"I'd met Ramon in the jail six years earlier. It was a night when I had invited the gathering of inmates to take a shot at Jesus's command to bless and pray for our enemies.
" 'How many of you have enemies?' I had asked the circle of men. Many men closed their eyes and snorted while raising scarred hands and arms. Men told stories of family members who had abused them, of gang rivals who had shot their friends and put them in hospitals, of old friends who had slept with their wives and stolen everything they'd had. Some said they were their own worst enemies.
" 'But no one forgives,' said a brawny biker-type with tattooed barrels for forearms as he threw his chin up. 'That's not how the world works.' He was right, I said. I knew, for a formal example, that forgiveness was never a legal option in a court of law; it is unauthorized and unrecognized as a course of action. I said true forgiveness was a way, then, to defy the world, to go against its rules entirely.
"Ramon stared at the concrete floor and said he wanted to forgive the man who'd killed his brother months earlier back home in Juarez. He also wanted to pray for the young woman whose false accusations of abduction and rape had landed him in there, where he currently faced thirty years in prison. Ramon, the short twenty-something with curly hair from a violent border town, was the only man who wept that night in the circle of condemned men as he forgave.
"The following week he tore into the large room where we meet, before all the other inmates, to tell me 'it worked!' I was confused; I hadn't expected any functional results to follow the act of forgiveness. But this was the first of many forgiveness miracles I witnessed in the jail. Ramon told me how the morning after forgiving and blessing his accuser, he received a call in the jail block from his lawyer: a handwritten letter from the young woman had appeared inside their office drop slot that morning, a full confession of her involvement at the party, her shame, and the reasons for her false testimony against several men who had seen her that night. The experience changed the direction of Ramon's life. He was free within weeks. He'd evaded the social dumpster.
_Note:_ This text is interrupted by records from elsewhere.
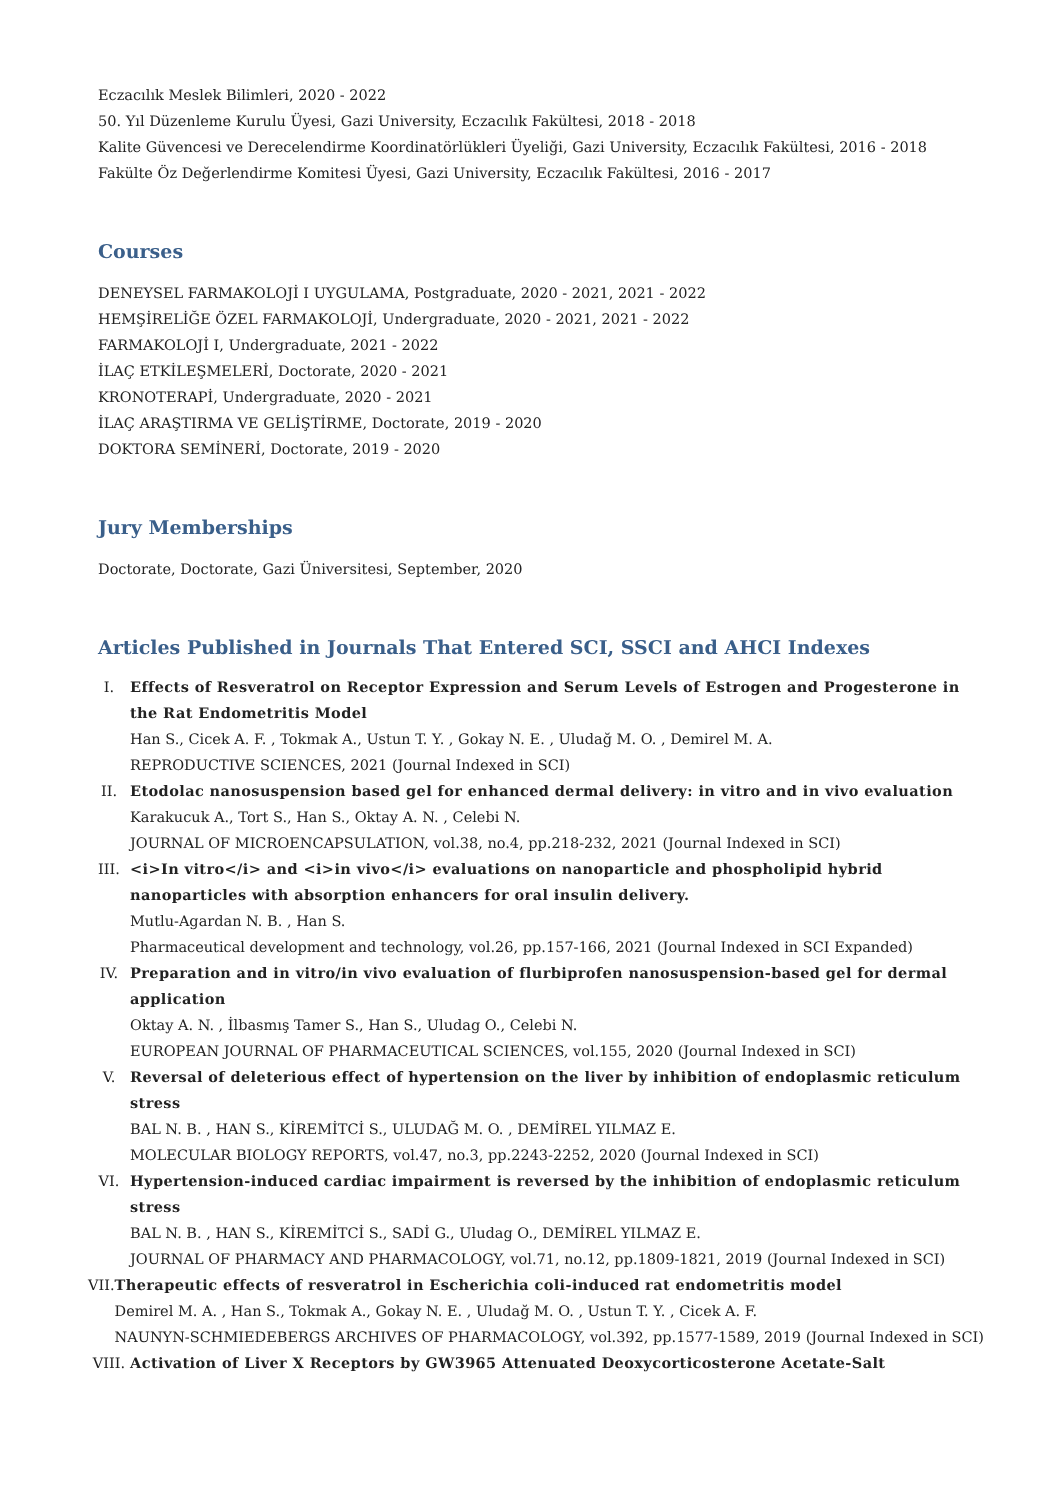Eczacılık Meslek Bilimleri, 2020 - 2022
50. Yıl Düzenleme Kurulu Üyesi, Gazi University, Eczacılık Fakültesi, 2018 - 2018
Kalite Güvencesi ve Derecelendirme Koordinatörlükleri Üyeliği, Gazi University, Eczacılık Fakültesi, 2016 - 2018
Fakülte Öz Değerlendirme Komitesi Üyesi, Gazi University, Eczacılık Fakültesi, 2016 - 2017
Courses
DENEYSEL FARMAKOLOJİ I UYGULAMA, Postgraduate, 2020 - 2021, 2021 - 2022
HEMŞİRELİĞE ÖZEL FARMAKOLOJİ, Undergraduate, 2020 - 2021, 2021 - 2022
FARMAKOLOJİ I, Undergraduate, 2021 - 2022
İLAÇ ETKİLEŞMELERİ, Doctorate, 2020 - 2021
KRONOTERAPİ, Undergraduate, 2020 - 2021
İLAÇ ARAŞTIRMA VE GELİŞTİRME, Doctorate, 2019 - 2020
DOKTORA SEMİNERİ, Doctorate, 2019 - 2020
Jury Memberships
Doctorate, Doctorate, Gazi Üniversitesi, September, 2020
Articles Published in Journals That Entered SCI, SSCI and AHCI Indexes
I. Effects of Resveratrol on Receptor Expression and Serum Levels of Estrogen and Progesterone in the Rat Endometritis Model
Han S., Cicek A. F. , Tokmak A., Ustun T. Y. , Gokay N. E. , Uludağ M. O. , Demirel M. A.
REPRODUCTIVE SCIENCES, 2021 (Journal Indexed in SCI)
II. Etodolac nanosuspension based gel for enhanced dermal delivery: in vitro and in vivo evaluation
Karakucuk A., Tort S., Han S., Oktay A. N. , Celebi N.
JOURNAL OF MICROENCAPSULATION, vol.38, no.4, pp.218-232, 2021 (Journal Indexed in SCI)
III. <i>In vitro</i> and <i>in vivo</i> evaluations on nanoparticle and phospholipid hybrid nanoparticles with absorption enhancers for oral insulin delivery.
Mutlu-Agardan N. B. , Han S.
Pharmaceutical development and technology, vol.26, pp.157-166, 2021 (Journal Indexed in SCI Expanded)
IV. Preparation and in vitro/in vivo evaluation of flurbiprofen nanosuspension-based gel for dermal application
Oktay A. N. , İlbasmış Tamer S., Han S., Uludag O., Celebi N.
EUROPEAN JOURNAL OF PHARMACEUTICAL SCIENCES, vol.155, 2020 (Journal Indexed in SCI)
V. Reversal of deleterious effect of hypertension on the liver by inhibition of endoplasmic reticulum stress
BAL N. B. , HAN S., KİREMİTCİ S., ULUDAĞ M. O. , DEMİREL YILMAZ E.
MOLECULAR BIOLOGY REPORTS, vol.47, no.3, pp.2243-2252, 2020 (Journal Indexed in SCI)
VI. Hypertension-induced cardiac impairment is reversed by the inhibition of endoplasmic reticulum stress
BAL N. B. , HAN S., KİREMİTCİ S., SADİ G., Uludag O., DEMİREL YILMAZ E.
JOURNAL OF PHARMACY AND PHARMACOLOGY, vol.71, no.12, pp.1809-1821, 2019 (Journal Indexed in SCI)
VII. Therapeutic effects of resveratrol in Escherichia coli-induced rat endometritis model
Demirel M. A. , Han S., Tokmak A., Gokay N. E. , Uludağ M. O. , Ustun T. Y. , Cicek A. F.
NAUNYN-SCHMIEDEBERGS ARCHIVES OF PHARMACOLOGY, vol.392, pp.1577-1589, 2019 (Journal Indexed in SCI)
VIII.
Activation of Liver X Receptors by GW3965 Attenuated Deoxycorticosterone Acetate-Salt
"Over the next two years I saw him only intermittently. Then, one day, a maroon convertible Mustang roared up next to me at a stoplight, and I recognized the laughing young man with an outstretched arm hung over the wheel, three young women in the car with him, their hair flying around him in the summer air. He wore a bright gold chain around his neck. I called his name from my old Volvo sedan, but they could not hear me over the music. The next time I saw Ramon he was knocking on the back door of our ministry apartment late at night. I poured him coffee, but it sat cold next to him as he rubbed his brow and confessed many things. He disappeared for another year. When he returned, it was to move in for good.
"This was his short speech, like an aspiring monk at the monastery gate: 'I've got a house. I've got a job. I'm not homeless or a junkie or anything. I'm just tired of being an asshole and wasting my money on stupid shit. I want to move in here and learn, with you all, a new way to live.'
"Never in all my years growing up in American churches had I heard such a perfect summary repentance."